_To-do item_:
Where the string "list" occurs in a line of the entries below, copy that line.

_Stored data_:

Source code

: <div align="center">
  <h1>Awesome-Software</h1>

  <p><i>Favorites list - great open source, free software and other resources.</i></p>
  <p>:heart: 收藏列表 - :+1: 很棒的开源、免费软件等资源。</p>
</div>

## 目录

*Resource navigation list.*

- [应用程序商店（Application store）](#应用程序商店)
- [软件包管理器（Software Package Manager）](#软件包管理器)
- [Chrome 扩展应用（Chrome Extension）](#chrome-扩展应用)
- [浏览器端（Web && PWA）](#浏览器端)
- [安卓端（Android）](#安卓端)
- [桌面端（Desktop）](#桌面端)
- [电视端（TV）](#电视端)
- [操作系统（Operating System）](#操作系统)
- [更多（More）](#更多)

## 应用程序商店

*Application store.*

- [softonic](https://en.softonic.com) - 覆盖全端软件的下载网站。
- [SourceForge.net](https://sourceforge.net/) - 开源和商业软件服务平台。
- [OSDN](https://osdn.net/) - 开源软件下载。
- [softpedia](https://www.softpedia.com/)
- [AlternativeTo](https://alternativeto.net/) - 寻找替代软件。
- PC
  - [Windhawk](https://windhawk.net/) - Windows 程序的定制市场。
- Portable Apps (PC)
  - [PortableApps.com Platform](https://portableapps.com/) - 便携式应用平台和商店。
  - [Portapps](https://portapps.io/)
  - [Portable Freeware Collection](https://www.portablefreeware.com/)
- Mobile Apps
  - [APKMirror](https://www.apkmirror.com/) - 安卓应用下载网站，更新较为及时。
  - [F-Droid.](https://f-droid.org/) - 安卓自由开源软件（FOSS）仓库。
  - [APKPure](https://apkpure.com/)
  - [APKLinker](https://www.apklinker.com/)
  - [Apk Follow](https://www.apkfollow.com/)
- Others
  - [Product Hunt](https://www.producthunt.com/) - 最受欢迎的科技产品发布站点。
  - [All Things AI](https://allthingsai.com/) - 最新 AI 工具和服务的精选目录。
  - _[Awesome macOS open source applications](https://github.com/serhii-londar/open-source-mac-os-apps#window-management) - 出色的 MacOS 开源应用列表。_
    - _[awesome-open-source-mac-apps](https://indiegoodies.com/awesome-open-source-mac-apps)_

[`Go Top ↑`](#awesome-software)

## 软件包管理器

_Response area_:
  <p><i>Favorites list - great open source, free software and other resources.</i></p>
*Resource navigation list.*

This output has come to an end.